What if he were actually seriously ill or dead? Would that not be a cause for serious concern? After all, his death so soon after the assassination of a major leader of one of the opposition parties would suggest a power struggle for control of the nation that still has, by far, the second largest stockpile of nuclear weapons in the world. We were certainly not this blithe about what was going on in the Kremlin when Yeltsin succeeded Gorbachev.

A less topical but far more interesting piece on Putin is one that Elena Hlodny wrote for Business Insider in December 2014: “Putin’s Extraordinary Path from Soviet Slums to the World’s Stage” [http://www.businessinsider.com/vladimir-putin-most-powerful-person-czar-2014-12?op=1]. The article is presented as a slideshow, which somewhat trivializes it, but it still manages to be fairly substantive and insightful.

Or, on second thought, perhaps it is simply a number of notches above the “Where’s Waldo?” level of the recent coverage. You will have to decide for yourselves.

As journalism is becoming more digital and news is at our fingertips, it seems as if there is an ever-increasing tendency to distill each story to the size of a fingertip. For every news site such as Vice or Vox, there are dozens of sites that have been seduced by the model provided by Twitter and Reddit.
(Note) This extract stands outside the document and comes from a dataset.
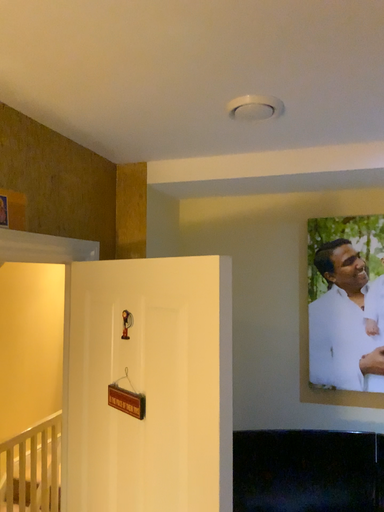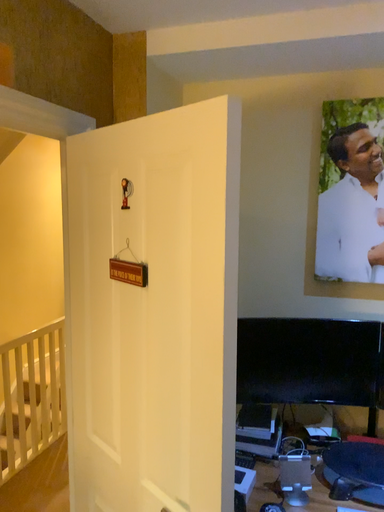
Question: How did the camera likely rotate when shooting the video?

Choices:
 (A) rotated downward
 (B) rotated upward

Answer: (A)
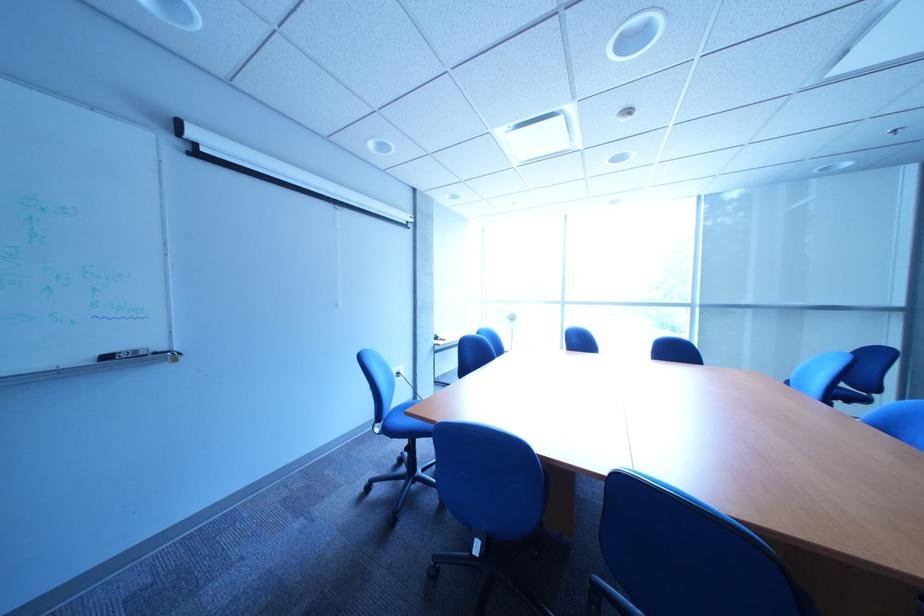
I see this same tension in how we use digital media to communicate with our members and our other constituencies. We seem caught between the alternatives of trying to address complex issues in soundbites that will attract attention and strike the “right note” and trying to present readable but lengthy and substantive analyses of the issues that even by their scope and depth convey the complexity of those issues. Right now, the only way out of this either-or conundrum seems to be to communicate our positions across the full range of available platforms and to allow our targeted audiences to decide which type of messaging suits them.